Using map on Result with Lifetime parameter

Hello!

I'm building a little tool to parse some output from a UNIX command
What I wanted was to capture the output, parse the lines to a struct and then do some computation

My current code:

    let output = Command::new("ps")
        .arg("aux")
        .output()
        .ok()
        .expect("Failed to execute command");

    let result = 
        String::from_utf8(output.stdout)
        .map(split_lines)
        .map(parse_lines_to_struct);

With split_lines being:

fn split_lines<'a>(all_lines: &'a String) -> Vec<&'a str> {
    all_lines
        .lines()
        .collect()
}

When running this, I get that the function needed on map should not have a lifetime param

error[E0631]: type mismatch in function arguments
  --> proce.rs:17:10
   |
17 |         .map(split_lines)
   |          ^^^ expected signature of `fn(std::string::String) -> _`
...
21 | fn split_lines<'a>(all_lines: &'a String) -> Vec<&'a str> {
   | --------------------------------------------------------- found signature of `for<'a> fn(&'a std::string::String) -> _`

I began to use the explicit lifetime param as my struct has a str field, which should not outlive the struct

struct Process<'a> {
    user: &'a str,
}

What part am I doing wrong? Should the struct not have a lifetime param or is there a way to use map or and_then with lifetime params?

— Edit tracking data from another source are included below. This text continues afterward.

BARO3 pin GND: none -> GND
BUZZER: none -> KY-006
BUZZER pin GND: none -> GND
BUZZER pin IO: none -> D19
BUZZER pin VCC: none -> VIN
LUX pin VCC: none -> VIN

Thank so much for this space :heart:

The map() is receiving the String by value, which is to say it’s transferring ownership of the String to that function. That’s the error you’re seeing now: your function expects a reference but you get a value.

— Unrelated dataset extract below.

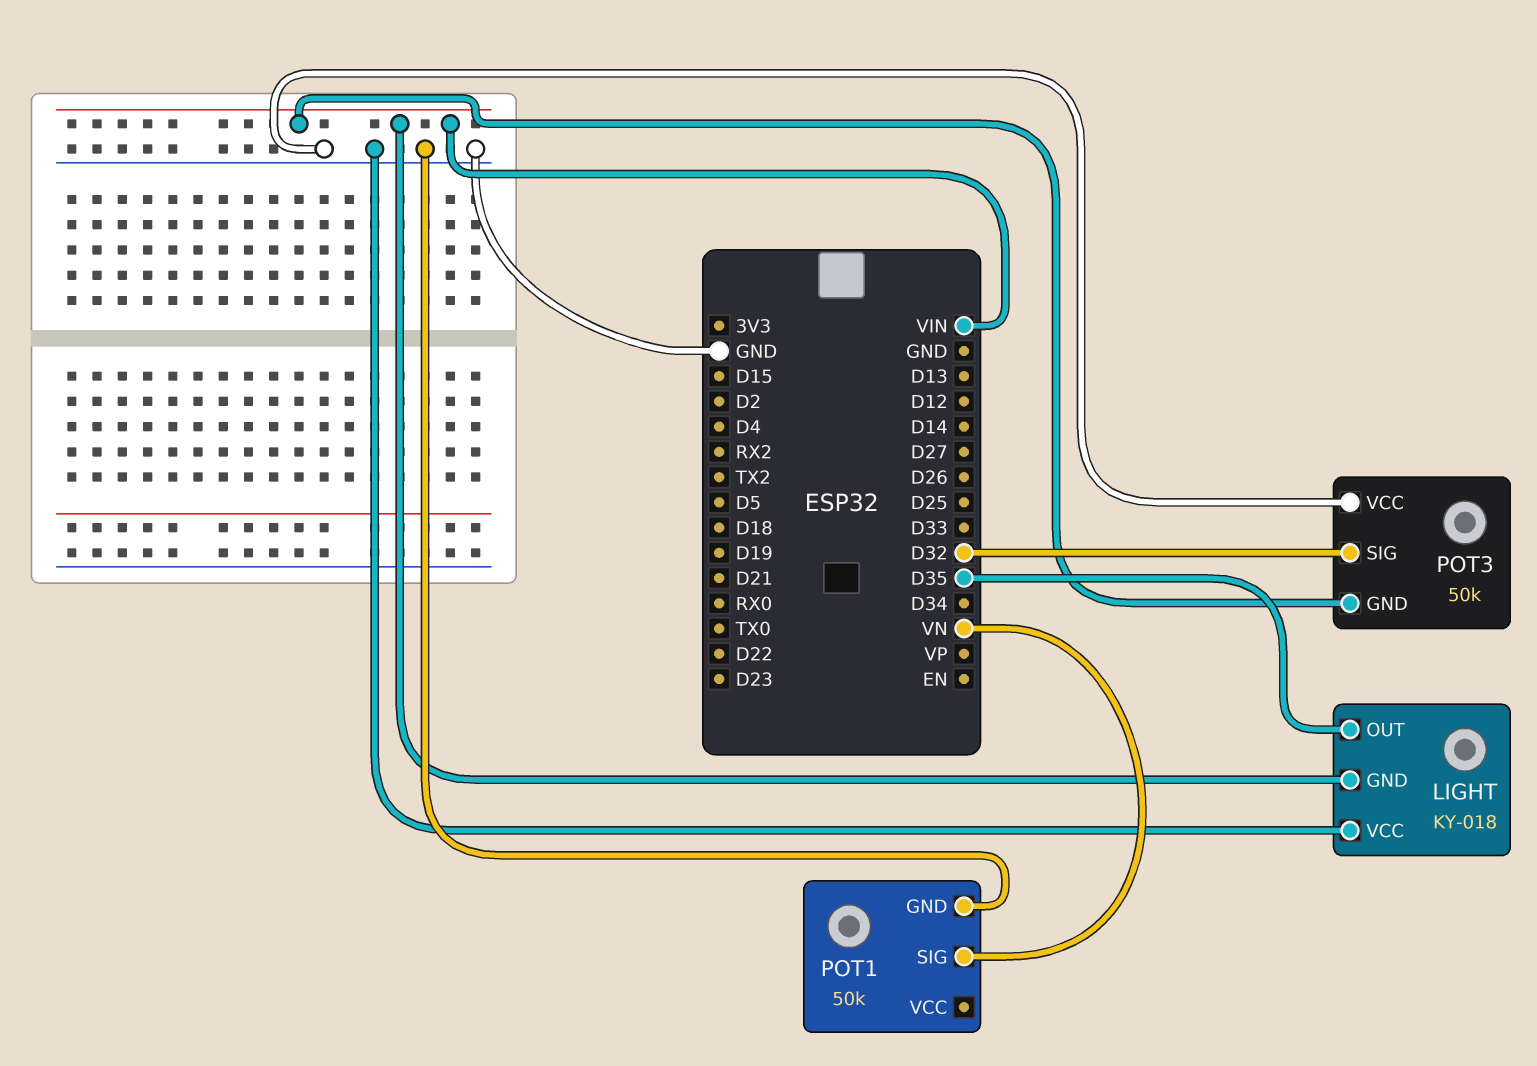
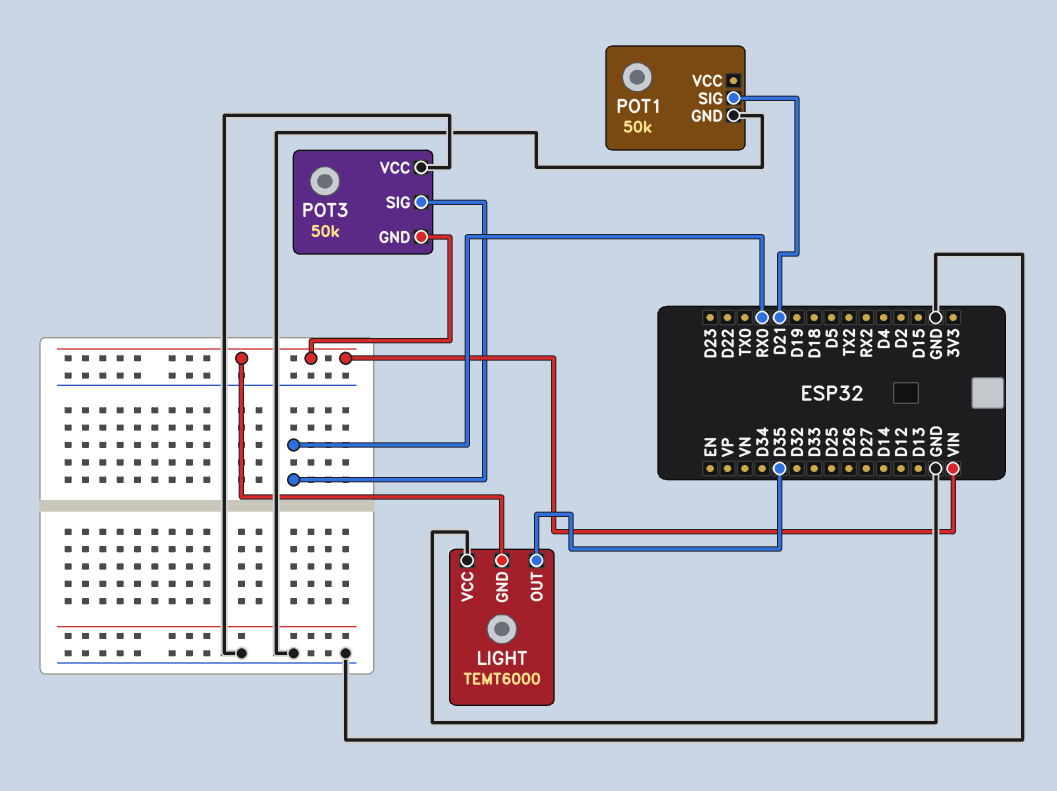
LIGHT: KY-018 -> TEMT6000
POT1 pin SIG: VN -> D21
POT3 pin SIG: D32 -> RX0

You can anchor the String to a local binding and then operate on its slice for the remainder of the code. So something like:

let s = String::from_utf8(...).unwrap(); // pick a proper error handling strategy if you want
let x = parse_lines_to_struct(split_lines(&s));

Alternatively, use str::from_utf8 with Output being the owner of the raw bytes - then your code should work but it should take &str as input to split_lines.

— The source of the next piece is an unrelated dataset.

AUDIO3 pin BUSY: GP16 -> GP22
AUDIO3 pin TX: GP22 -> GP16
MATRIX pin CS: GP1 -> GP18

You really don't want to be doing the collecting if you can avoid it? What are you hoping to achieve by splitting the lines over just using iterators directly? I would probably do something like

use std::str;

fn get_result(std_out: &[u8]) -> Result<MyStruct, SomeErrorType> {
    let output = str::from_utf8(std_out)?;
    output.lines()
        .map(parse_line_into_struct)
}

or if you think the following is readable enough

use std::str;

fn get_result(std_out: &[u8]) -> Result<MyStruct, SomeErrorType> {
    str::from_utf8(std_out)?
        .lines()
        .map(parse_line_into_struct)
}

Note that for ? to work, you need to implement From<Utf8Error> for your error type.